O setor energético reproduz assim sistemas de dependência e desarticulação, num Estado subdesenvolvido onde prevalece a lei do mais forte, e o mais forte é sempre quem tem, ou diz ter mais dinheiro. Amplia desse modo, ilhas de opulência, num cada vez mais revolto mar de pobreza. Nós brasileiros financiamos faraônicas obras de geração hidrelétrica para gigantes nacionais e multinacionais, como a Companhia Brasileira de Alumínio, Votorantim, Alcoa, entre outras, que dilapidam a biodiversidade e as nossas paisagens únicas, restando para a esmagadora maioria da população o consolo de conseguir um bom preço no "ecologicamente correto" negócio da reciclagem de latinhas.

O compromisso com o capital é tamanho que nem acordos e tratados internacionais se mostram eficientes contra a sanha devastadora do modelo energético vigente. Mesmo a extinção de espécies ou habitats insubstituíveis são facilmente negociáveis nas pródigas medidas mitigadoras e compensatórias, habilmente conduzidas pela próspera e inescrupulosa indústria dos EIA-RIMA.

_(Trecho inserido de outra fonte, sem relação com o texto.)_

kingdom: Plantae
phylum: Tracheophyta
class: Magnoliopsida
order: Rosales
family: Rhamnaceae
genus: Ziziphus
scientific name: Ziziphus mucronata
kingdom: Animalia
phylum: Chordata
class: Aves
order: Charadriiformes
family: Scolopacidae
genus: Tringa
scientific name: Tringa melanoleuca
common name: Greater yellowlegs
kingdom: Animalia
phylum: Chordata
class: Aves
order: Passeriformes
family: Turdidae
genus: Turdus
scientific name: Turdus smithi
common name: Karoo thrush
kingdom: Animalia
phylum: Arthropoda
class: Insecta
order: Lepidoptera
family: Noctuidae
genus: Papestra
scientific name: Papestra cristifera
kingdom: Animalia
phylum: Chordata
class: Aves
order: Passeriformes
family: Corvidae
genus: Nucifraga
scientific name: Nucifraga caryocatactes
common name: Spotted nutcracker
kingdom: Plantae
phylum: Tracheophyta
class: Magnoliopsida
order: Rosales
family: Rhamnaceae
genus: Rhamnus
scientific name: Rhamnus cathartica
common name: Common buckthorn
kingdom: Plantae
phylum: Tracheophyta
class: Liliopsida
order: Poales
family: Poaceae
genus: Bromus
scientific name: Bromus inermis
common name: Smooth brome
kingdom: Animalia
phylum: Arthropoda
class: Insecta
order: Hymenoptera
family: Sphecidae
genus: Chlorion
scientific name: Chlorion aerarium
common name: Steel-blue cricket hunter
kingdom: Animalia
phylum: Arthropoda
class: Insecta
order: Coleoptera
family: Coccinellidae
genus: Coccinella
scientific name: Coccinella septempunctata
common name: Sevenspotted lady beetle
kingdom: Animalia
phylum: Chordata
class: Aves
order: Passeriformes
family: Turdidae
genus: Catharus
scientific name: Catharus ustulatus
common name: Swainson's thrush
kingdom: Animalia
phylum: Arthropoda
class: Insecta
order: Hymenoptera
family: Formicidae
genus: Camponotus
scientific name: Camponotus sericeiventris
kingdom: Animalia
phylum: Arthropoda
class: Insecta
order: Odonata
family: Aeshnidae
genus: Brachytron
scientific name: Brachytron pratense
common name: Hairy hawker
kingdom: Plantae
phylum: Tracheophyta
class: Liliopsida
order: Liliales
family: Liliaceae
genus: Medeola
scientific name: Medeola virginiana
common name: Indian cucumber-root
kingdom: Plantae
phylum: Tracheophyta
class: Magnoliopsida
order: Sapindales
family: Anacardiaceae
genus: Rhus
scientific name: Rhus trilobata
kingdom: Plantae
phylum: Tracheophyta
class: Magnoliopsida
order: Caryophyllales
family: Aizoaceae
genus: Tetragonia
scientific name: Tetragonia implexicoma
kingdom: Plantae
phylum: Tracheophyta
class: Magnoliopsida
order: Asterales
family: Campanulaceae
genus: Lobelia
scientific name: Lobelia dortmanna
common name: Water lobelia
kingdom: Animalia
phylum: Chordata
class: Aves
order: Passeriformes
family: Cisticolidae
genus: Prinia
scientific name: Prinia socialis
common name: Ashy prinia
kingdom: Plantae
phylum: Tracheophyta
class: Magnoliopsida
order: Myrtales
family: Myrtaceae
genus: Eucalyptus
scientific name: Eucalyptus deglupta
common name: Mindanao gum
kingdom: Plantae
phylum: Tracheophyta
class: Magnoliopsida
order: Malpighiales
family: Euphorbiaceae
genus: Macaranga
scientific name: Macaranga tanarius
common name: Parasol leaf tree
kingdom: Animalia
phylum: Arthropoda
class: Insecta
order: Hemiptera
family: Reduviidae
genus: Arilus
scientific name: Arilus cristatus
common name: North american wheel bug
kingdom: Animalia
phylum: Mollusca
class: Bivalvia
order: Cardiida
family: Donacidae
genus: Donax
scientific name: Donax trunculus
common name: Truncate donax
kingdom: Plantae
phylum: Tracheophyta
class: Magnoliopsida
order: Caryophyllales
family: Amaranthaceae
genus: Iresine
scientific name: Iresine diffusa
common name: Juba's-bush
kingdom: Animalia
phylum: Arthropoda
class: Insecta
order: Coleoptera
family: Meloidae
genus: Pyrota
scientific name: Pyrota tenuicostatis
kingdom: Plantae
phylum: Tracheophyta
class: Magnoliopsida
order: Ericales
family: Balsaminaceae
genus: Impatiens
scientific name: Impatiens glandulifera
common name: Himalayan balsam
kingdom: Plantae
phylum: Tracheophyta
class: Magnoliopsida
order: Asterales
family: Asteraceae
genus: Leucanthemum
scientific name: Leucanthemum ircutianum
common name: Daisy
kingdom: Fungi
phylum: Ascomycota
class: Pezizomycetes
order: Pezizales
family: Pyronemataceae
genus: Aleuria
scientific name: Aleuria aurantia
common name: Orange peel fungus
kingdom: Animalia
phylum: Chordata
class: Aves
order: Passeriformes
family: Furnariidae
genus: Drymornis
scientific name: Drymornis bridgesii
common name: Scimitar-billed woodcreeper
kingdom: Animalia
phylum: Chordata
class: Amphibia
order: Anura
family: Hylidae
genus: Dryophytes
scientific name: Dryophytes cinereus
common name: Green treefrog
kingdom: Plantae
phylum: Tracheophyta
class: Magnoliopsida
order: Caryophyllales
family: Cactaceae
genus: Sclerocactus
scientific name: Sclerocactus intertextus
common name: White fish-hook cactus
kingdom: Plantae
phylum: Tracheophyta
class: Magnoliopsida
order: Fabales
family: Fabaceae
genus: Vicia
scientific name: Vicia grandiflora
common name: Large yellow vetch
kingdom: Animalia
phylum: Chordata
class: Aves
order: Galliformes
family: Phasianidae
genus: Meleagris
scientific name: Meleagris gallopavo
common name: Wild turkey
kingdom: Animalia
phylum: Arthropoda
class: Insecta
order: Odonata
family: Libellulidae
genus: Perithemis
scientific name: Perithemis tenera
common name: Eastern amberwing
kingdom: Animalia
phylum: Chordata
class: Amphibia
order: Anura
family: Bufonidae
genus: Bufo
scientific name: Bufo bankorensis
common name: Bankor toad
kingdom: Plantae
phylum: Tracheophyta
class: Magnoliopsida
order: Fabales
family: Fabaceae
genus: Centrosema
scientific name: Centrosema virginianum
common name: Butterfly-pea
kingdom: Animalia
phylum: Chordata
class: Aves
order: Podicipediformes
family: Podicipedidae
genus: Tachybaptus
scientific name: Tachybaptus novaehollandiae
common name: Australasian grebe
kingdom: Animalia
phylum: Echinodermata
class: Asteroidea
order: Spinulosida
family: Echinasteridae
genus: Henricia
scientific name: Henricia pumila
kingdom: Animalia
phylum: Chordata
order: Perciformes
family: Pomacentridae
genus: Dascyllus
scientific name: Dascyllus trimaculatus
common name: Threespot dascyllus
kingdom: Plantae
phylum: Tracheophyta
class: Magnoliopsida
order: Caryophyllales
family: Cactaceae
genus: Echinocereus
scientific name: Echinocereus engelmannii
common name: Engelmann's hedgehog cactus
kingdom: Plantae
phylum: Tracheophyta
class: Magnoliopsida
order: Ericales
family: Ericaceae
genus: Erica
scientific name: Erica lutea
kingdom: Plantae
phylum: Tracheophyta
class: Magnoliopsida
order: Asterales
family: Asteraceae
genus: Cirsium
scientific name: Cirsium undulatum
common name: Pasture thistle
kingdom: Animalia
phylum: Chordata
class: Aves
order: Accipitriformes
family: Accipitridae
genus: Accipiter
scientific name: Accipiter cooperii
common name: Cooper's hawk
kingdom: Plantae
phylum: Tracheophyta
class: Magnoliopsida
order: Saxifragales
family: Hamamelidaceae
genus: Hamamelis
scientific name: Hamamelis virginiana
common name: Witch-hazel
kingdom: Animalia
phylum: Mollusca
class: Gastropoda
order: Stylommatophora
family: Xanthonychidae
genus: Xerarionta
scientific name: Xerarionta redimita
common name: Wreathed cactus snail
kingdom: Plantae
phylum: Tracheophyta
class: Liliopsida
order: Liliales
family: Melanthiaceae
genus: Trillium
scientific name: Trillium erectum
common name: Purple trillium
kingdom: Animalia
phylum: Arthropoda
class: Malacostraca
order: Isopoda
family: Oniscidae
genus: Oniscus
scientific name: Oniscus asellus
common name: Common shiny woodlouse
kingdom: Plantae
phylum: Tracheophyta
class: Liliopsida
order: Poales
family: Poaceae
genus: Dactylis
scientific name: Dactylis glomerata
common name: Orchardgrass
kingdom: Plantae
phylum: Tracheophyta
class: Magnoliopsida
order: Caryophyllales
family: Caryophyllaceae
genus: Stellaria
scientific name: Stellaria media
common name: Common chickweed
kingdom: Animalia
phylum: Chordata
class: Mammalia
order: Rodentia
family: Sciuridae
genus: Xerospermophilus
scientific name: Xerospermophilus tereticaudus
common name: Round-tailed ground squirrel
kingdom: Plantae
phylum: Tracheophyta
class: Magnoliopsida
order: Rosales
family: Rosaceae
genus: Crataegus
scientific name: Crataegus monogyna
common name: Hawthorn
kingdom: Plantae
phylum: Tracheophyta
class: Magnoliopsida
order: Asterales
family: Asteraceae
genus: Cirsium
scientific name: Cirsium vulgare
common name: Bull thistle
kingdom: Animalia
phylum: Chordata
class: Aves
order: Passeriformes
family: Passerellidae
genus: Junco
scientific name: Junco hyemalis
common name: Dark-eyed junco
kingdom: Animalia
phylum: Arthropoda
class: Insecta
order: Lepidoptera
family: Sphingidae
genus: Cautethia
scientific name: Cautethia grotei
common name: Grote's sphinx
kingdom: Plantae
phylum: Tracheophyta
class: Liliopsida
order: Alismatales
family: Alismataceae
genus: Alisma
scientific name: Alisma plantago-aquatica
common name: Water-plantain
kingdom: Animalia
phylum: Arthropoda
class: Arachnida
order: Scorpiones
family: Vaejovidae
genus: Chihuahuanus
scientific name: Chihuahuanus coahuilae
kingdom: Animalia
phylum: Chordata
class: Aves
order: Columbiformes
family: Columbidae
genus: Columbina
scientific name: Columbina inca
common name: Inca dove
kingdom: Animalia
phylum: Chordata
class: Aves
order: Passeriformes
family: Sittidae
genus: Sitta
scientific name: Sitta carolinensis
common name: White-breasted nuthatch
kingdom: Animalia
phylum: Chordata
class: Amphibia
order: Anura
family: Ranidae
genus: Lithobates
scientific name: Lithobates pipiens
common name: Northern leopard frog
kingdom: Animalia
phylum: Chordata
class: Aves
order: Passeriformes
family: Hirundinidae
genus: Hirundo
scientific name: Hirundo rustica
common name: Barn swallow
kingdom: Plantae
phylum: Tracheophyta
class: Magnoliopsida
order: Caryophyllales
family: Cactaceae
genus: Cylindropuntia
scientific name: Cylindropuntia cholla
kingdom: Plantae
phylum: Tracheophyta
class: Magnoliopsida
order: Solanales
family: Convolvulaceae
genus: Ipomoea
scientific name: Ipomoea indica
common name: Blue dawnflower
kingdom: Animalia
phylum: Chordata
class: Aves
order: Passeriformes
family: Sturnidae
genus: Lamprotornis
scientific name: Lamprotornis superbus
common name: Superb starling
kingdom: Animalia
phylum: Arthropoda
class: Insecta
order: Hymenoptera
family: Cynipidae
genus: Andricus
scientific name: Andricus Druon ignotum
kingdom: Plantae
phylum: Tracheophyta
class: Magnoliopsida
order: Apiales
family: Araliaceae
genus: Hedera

O Setor Elétrico, com sua inegável eficiência, consegue ainda a façanha de elevar o Brasil a condição de Estado que, mesmo signatário da Convenção sobre Diversidade Biológica, estabelece mecanismos para a autorização da extinção deliberada de espécies. Ao emitir a Licença de Operação da UHE Barra Grande, num momento em que a discussão sobre as inúmeras falhas no processo já se processava no Poder Judiciário, o IBAMA assume a responsabilidade formal pela extinção de uma espécie biológica, a bromélia Dyckia distachya, espécie essa que o próprio IBAMA já reconhecia como ameaçada de extinção desde 1992. Tudo para viabilizar a produção de energia barata para mover a lucrativa industria do alumínio, e não é por acaso que Companhia Brasileira de Alumínio e ALCOA figuram entre os principais acionistas da BAESA, o consórcio que construiu Barra Grande.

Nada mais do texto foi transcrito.